• _PROBLEM TO SOLVE_
Nothing other than an exact copy of the lines from the one containing "ACTION: apply (default) or destroy" through the last line of the listing below should be written.

══════

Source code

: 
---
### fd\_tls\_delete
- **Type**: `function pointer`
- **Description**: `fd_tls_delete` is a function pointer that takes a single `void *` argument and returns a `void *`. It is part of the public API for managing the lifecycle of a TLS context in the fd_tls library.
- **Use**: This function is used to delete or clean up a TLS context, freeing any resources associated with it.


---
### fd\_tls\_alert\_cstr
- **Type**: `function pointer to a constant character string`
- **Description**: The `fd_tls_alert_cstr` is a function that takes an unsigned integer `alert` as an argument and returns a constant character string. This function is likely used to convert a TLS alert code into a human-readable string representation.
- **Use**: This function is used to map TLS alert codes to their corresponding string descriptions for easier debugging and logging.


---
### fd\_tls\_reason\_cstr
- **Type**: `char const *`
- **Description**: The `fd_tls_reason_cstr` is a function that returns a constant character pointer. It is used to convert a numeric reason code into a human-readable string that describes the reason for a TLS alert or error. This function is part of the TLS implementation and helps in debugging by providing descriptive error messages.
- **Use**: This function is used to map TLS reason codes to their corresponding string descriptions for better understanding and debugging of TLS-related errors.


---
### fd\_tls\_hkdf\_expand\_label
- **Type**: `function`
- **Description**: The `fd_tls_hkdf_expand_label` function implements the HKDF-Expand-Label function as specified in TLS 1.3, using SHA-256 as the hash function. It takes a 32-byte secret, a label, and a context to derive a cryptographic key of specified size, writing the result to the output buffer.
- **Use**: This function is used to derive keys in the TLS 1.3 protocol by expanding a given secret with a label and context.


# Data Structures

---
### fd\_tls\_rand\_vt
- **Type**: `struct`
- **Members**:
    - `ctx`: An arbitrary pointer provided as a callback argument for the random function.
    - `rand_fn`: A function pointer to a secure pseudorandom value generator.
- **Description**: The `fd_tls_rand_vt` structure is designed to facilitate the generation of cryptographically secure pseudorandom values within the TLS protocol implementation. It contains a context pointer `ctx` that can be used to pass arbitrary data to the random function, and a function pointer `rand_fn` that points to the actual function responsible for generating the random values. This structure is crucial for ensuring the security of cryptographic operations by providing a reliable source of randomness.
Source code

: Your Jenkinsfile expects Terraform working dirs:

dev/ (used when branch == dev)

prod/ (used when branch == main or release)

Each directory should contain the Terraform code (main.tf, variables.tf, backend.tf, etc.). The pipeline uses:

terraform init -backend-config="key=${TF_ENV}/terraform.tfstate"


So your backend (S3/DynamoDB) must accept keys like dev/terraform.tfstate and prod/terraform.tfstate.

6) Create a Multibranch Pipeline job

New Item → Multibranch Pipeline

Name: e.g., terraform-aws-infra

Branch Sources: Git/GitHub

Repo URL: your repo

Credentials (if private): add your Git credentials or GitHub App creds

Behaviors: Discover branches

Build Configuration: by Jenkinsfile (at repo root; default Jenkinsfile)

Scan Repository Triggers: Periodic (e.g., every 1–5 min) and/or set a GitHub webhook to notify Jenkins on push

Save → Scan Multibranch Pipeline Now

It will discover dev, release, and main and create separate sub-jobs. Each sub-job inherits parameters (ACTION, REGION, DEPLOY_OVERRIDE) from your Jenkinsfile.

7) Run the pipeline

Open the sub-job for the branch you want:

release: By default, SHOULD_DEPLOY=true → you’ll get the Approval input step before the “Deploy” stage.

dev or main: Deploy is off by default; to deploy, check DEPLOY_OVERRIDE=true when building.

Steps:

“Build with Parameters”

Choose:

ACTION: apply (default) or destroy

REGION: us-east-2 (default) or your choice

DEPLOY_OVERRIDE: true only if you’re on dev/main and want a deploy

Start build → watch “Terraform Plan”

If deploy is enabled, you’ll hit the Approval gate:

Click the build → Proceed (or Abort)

══════

• _COMPLETED TASK_
ACTION: apply (default) or destroy

REGION: us-east-2 (default) or your choice

DEPLOY_OVERRIDE: true only if you’re on dev/main and want a deploy

Start build → watch “Terraform Plan”

If deploy is enabled, you’ll hit the Approval gate:

Click the build → Proceed (or Abort)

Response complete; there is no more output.